[PASSAGE]
Just after the bend in the ditch that took it east again, the ditch went under the street. (This is the same street that would be closed, in our minds, just so we could sled across it.) The water fell about six feet once on the other side, creating a little waterfall, and the force of the falling water created one of the very few places in the ditch where the water was over everyone's head. We estimated The Swimming Hole to be about seven feet or so deep, based on the observations of people who hit the bottom after going through the pipe. It was about seven feet wide, too, before the ditch narrowed again to its standard three to five feet across.

I am severely water phobic. There was no way, not even for a million dollars, that I was going through the pipe. Everyone assured me that you could breathe, despite having to lay on your back to go through, and assured me that even if I didn't swim well, I would not drown in The Swimming Hole. It was a valiant but vain attempt; I never even went in The Swimming Hole, much less through the pipe. I climbed out of the water a long way before hitting the pipe, for fear I'd be sucked through against my will. My sister went through; she loved it. Every other kid in the neighborhood and their visiting friends and relatives went through; not me.

"I was so mad when they covered the ditch," Tiffany said.

"Oh, I've never gotten over it. My son feels so gypped when he hears my stories." My son can't believe he doesn't get to go wading, tubing, skating, catching fish, frogs and snakes, right here in our neighborhood.

I told my second oldest daughter about talking to Tiffany, and she was aghast at stories of the pipe. She assumed that we'd done it in secret, without our parents knowledge or consent. "No one does stuff that dangerous any more!" she said. I found that rather amusing - she's my thrill seeker, boundary pusher and the one of my kids who exults in breaking rules. I assured her that our parents knew. "Now, kids' stories are things like, 'I played video games for 12 hours straight,' " she said. "They get carpal tunnel." I think she's right, but boy, the world was safer back then, I think.

[MATERIAL SHOWN]
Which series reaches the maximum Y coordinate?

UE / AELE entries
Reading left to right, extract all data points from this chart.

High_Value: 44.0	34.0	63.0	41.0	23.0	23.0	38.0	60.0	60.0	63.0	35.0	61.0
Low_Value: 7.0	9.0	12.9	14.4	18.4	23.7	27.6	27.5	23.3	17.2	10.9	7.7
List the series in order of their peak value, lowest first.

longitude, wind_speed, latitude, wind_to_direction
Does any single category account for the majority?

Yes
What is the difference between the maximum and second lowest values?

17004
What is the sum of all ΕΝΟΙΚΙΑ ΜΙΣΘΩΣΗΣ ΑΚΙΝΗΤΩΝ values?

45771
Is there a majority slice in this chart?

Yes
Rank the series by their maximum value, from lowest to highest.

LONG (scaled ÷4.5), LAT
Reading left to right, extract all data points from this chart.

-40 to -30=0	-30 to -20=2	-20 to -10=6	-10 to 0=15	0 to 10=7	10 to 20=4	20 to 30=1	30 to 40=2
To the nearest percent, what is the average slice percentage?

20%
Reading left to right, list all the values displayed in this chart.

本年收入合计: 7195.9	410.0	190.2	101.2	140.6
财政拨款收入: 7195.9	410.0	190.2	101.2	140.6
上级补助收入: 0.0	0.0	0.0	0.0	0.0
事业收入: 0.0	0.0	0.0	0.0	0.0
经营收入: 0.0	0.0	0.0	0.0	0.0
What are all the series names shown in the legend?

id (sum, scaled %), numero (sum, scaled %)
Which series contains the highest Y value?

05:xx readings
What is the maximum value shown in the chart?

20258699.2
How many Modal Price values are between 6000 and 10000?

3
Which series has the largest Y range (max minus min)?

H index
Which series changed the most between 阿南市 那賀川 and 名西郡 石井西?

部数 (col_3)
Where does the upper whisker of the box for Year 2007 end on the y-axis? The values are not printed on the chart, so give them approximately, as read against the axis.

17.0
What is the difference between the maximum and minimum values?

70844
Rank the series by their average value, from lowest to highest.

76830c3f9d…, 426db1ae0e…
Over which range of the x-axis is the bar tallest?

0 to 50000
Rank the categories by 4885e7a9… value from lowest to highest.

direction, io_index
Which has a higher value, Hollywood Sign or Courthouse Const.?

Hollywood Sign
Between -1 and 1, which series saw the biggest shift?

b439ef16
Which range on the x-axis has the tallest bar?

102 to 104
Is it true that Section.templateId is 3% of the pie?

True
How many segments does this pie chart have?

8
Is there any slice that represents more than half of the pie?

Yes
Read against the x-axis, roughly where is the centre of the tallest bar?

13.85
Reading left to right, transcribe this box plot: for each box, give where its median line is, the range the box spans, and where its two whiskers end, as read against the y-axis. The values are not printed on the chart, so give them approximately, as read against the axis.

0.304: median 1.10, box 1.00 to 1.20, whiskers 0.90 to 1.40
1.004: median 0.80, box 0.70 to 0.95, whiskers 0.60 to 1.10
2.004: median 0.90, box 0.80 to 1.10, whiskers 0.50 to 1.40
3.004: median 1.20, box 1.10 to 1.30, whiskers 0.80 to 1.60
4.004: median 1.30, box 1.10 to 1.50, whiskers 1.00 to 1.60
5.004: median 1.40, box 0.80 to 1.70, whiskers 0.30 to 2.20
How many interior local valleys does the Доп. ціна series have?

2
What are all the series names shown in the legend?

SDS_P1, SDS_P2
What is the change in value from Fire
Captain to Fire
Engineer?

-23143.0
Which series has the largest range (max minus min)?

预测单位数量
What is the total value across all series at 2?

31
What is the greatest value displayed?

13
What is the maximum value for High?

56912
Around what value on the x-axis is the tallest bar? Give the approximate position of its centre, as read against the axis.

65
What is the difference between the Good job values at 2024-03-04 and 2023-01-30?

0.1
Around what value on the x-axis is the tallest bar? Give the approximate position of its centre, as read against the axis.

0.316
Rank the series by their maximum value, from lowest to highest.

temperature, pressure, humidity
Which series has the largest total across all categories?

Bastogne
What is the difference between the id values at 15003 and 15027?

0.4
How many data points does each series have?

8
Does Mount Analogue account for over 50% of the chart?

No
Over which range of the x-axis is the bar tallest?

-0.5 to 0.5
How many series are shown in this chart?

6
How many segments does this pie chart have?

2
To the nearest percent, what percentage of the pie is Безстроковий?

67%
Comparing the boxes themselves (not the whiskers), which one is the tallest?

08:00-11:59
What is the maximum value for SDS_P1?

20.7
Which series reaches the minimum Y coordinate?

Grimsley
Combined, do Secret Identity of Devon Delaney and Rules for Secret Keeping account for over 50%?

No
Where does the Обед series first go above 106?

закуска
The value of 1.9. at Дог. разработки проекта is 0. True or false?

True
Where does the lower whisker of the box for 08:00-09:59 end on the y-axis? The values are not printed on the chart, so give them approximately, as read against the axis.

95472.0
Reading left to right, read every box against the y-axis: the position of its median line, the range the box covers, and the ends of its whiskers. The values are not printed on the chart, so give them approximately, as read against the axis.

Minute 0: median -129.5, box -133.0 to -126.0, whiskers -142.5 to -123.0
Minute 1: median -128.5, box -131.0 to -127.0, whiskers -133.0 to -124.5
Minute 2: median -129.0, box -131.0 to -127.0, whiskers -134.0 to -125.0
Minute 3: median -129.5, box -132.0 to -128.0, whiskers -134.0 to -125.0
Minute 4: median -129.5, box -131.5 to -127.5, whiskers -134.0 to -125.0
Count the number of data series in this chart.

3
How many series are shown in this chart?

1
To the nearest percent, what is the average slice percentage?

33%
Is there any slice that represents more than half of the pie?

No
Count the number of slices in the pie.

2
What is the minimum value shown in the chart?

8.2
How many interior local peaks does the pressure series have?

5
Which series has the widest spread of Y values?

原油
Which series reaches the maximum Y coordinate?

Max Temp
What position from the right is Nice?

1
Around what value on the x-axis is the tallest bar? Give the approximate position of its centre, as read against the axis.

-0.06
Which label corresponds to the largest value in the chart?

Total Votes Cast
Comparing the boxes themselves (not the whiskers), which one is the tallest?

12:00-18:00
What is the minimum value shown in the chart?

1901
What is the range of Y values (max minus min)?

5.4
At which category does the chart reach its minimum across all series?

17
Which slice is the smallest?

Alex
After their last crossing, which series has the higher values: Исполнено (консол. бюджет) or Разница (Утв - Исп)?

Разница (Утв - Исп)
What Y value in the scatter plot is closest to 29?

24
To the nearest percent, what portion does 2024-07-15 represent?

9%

[PROBLEM]
In the passage about the neighborhood ditch, how deep was The Swimming Hole estimated to be? Answer from the passage about the neighborhood ditch alone.

[ANSWER SPACE]
About seven feet deep.